Study Finds Woolies’ Ads Have More Brand Recognition Than Coles’ Ads

Study Finds Woolies’ Ads Have More Brand Recognition Than Coles’ Ads
B&T Magazine
Edited by B&T Magazine



According to a new advertising analysis from Forethought, Woolworth’s “Today’s Fresh Food People” campaign is more effective for brand recognition than coles’ “Together to Zero” ad. 

The latest Woolworths campaign produced by M&C Saatchi is distinctly on brand – The focus on freshness and quality,  the use of the colour of green, the classic Woolie’s jingle playing and a slightly reimaged slogan,  new but not unfamiliar,  “Today’s Fresh Food People.” Meanwhile, Forethought found that Cole’s latest ad didn’t use key brand assets creating confusion for consumers.

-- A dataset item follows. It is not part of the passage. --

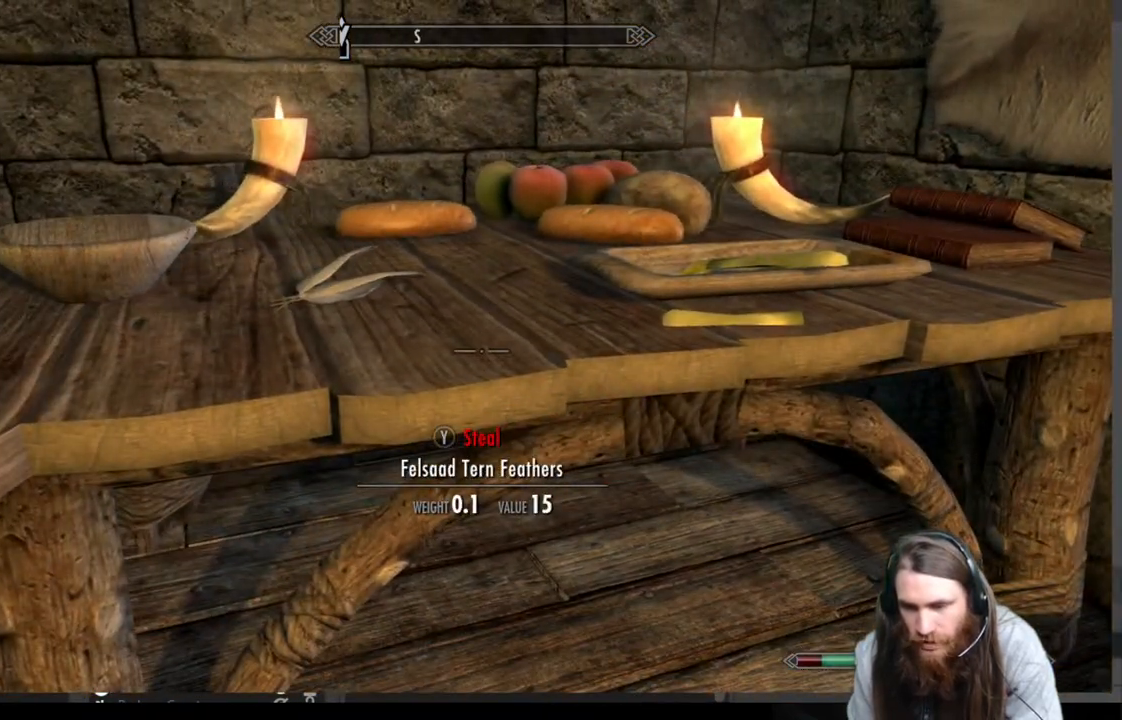
{"buttons": [], "left_stick": "center", "right_stick": "center", "events": [[167, "left_stick", "left"], [317, "left_stick", "center"]]}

Woolworths isn’t trying to reinvent the wheel rather it focuses on what it has already built it which creates brand recognition, while Coles seems to be trying something new.

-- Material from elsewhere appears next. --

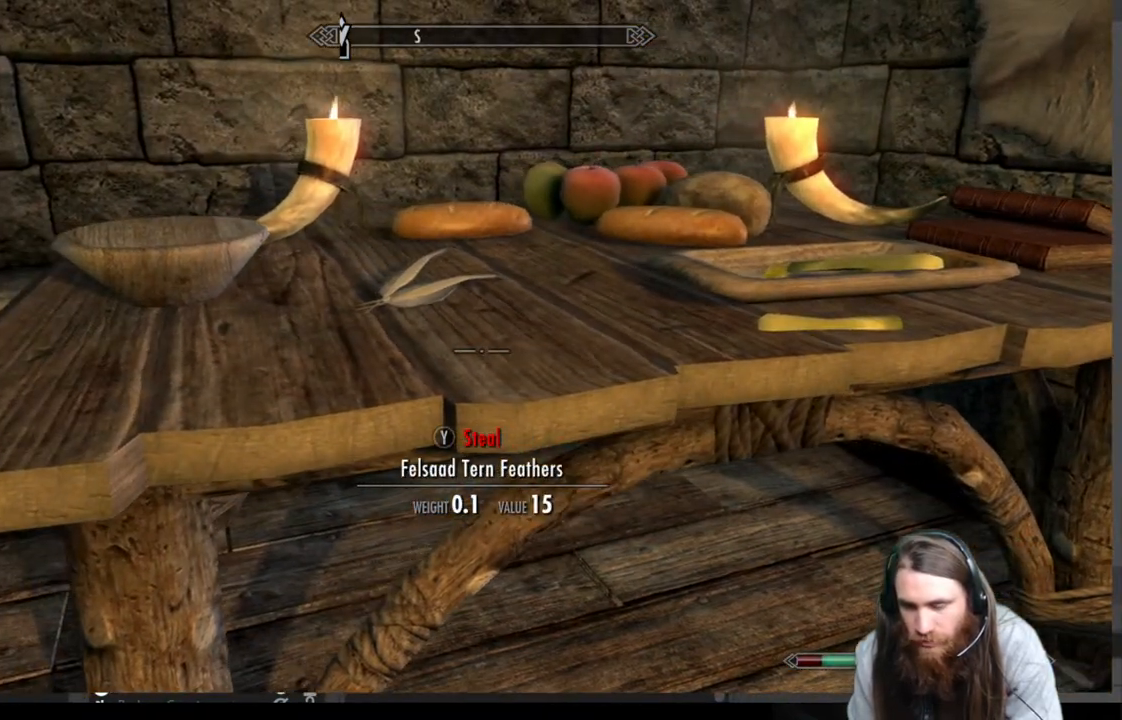
{"buttons": [], "left_stick": "center", "right_stick": "center", "events": [[17, "right_stick", "up"], [183, "right_stick", "center"], [417, "right_stick", "down"], [500, "right_stick", "center"]]}
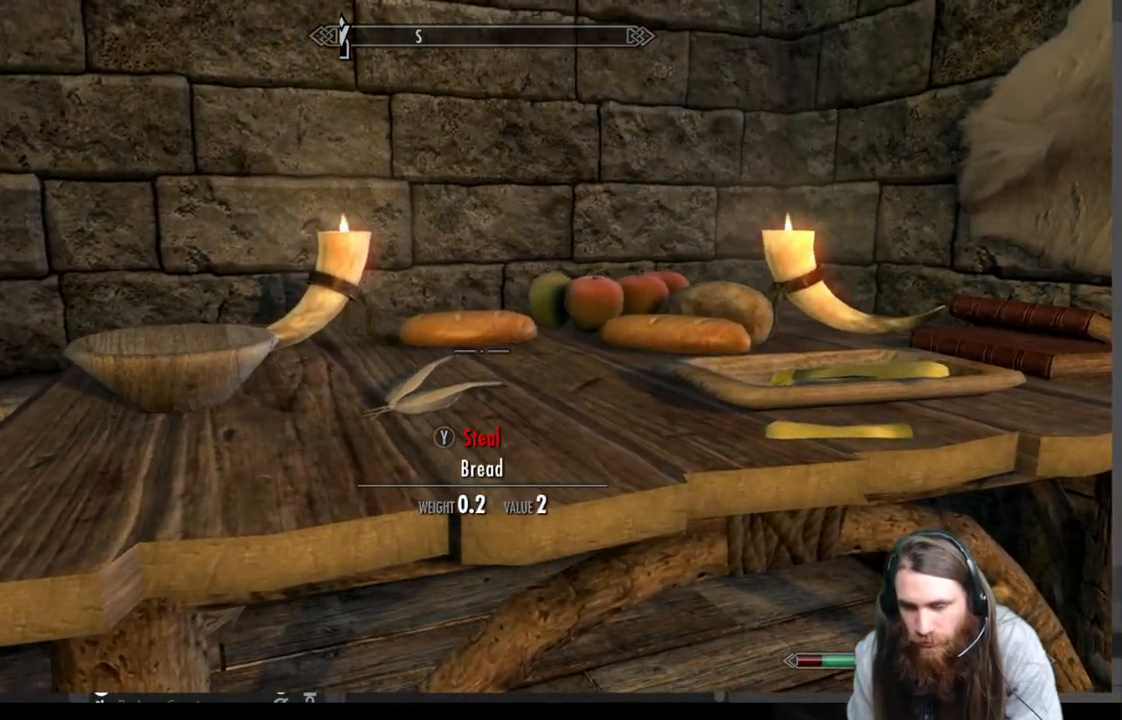
{"buttons": [], "left_stick": "center", "right_stick": "center", "events": []}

New analysis from Forethought, which was not commissioned by either brand, tested the application of distinctive assets in advertising, using a set of de-branded stills from the commercial as a stimulus. The results prove the necessity of leveraging distinctive brand assets, with close to 9 in 10 Australian consumers connecting the Woolworths ad to its brand following a test.

The study demonstrated that the consistent deployment of the uniquely ‘Woolies’ brand assets mentioned above throughout the ad registered with consumers – achieving what all good advertising should do – connected the audience to the correct brand.

To conduct and contextualise the ad test, Forethought examined Woolworths’ latest commercial, in comparison with Coles’ advertising, they both launched at the same time (Aug 2021).

Distinctive brands assets enable an ad to be recognised and linked to its origin. It’s advertising 101.  For example, the YES logo for Optus. If Australians were just shown the stylised YES logo, 95 per cent spontaneously recognise it as an Optus ad.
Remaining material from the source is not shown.